Every line below that has the string "pixels" needs to be copied.
─── Data records ───
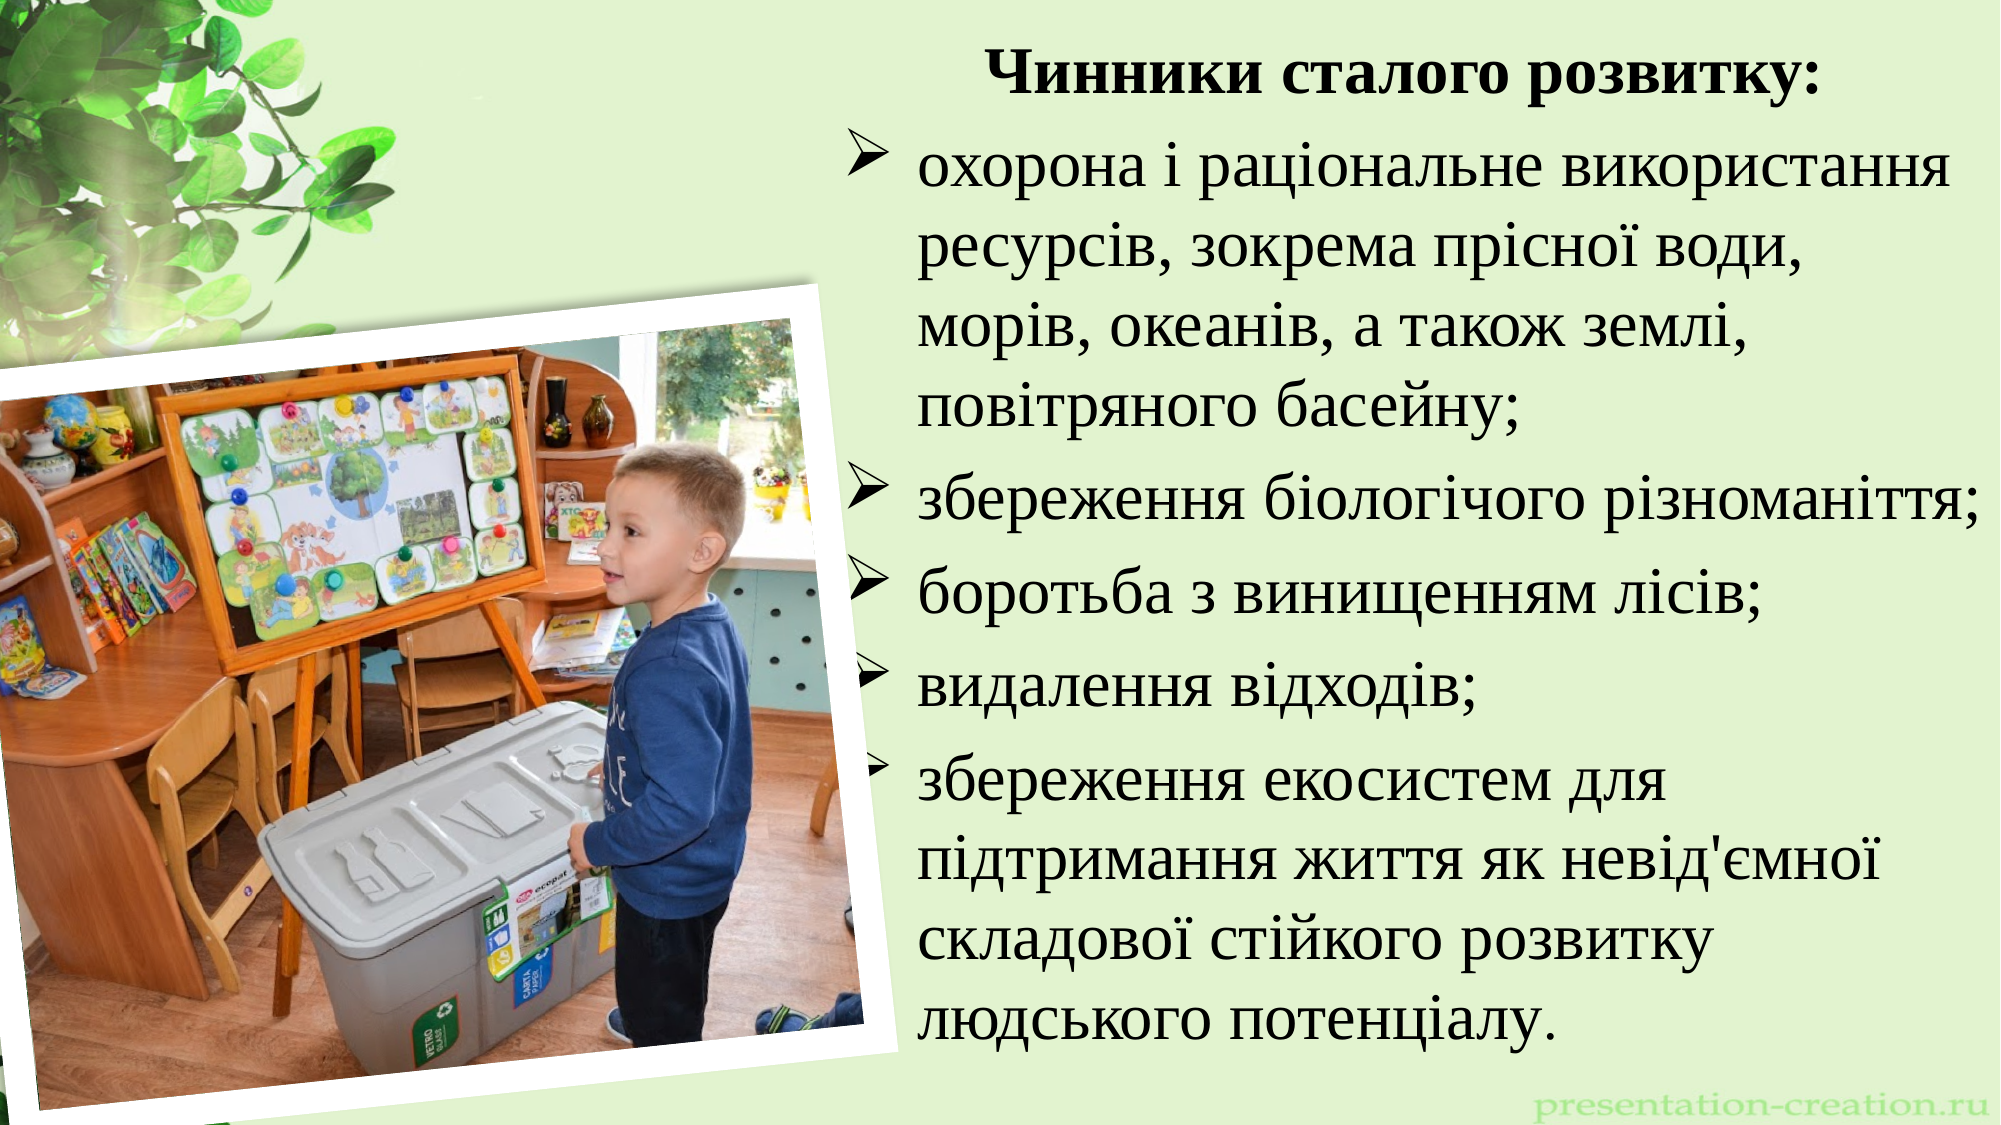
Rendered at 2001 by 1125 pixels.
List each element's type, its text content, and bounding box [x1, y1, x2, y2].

picture [0, 0, 2001, 1125]
subtitle Чинники сталого розвитку: охорона і раціональне використання ресурсів, зокрема прісної води, морів, океанів, а також землі, повітряного басейну; збереження біологічого різноманіття; боротьба з винищенням лісів; видалення відходів; збереження екосистем для підтримання життя як невід'ємної складової стійкого розвитку людського потенціалу. [827, 19, 2000, 535]
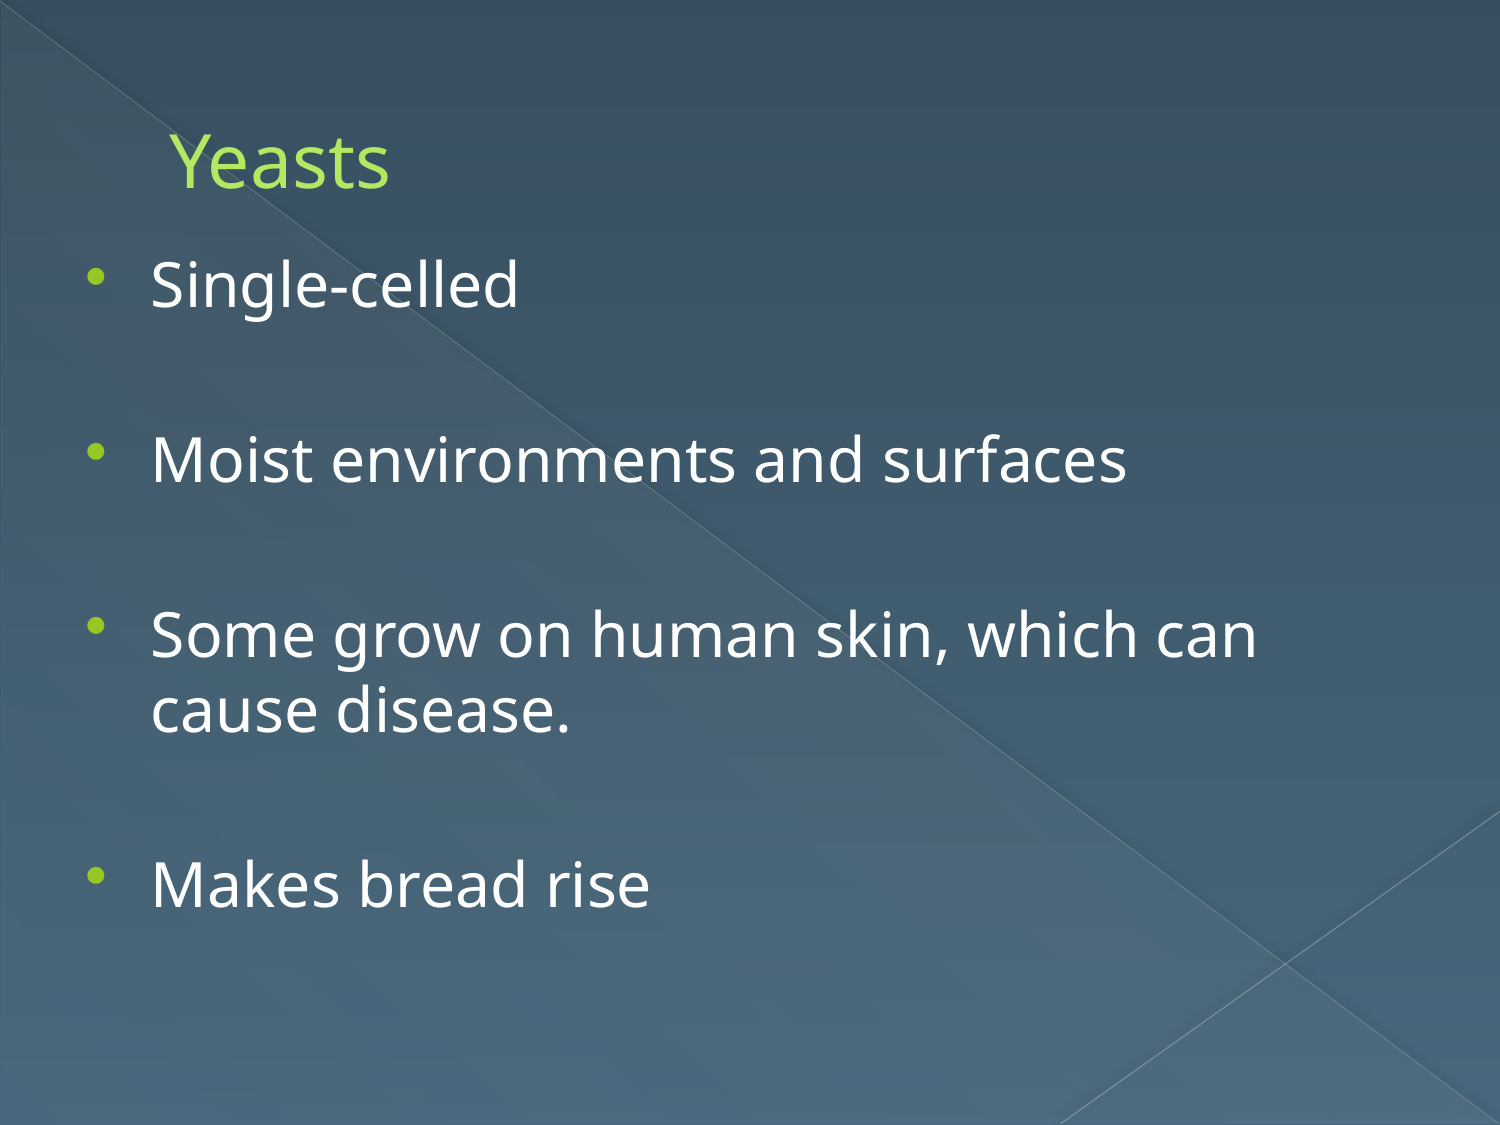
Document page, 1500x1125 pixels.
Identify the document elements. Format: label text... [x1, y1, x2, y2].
───
The answer →
Rendered at 2001 by 1125 pixels.
Document page, 1500x1125 pixels.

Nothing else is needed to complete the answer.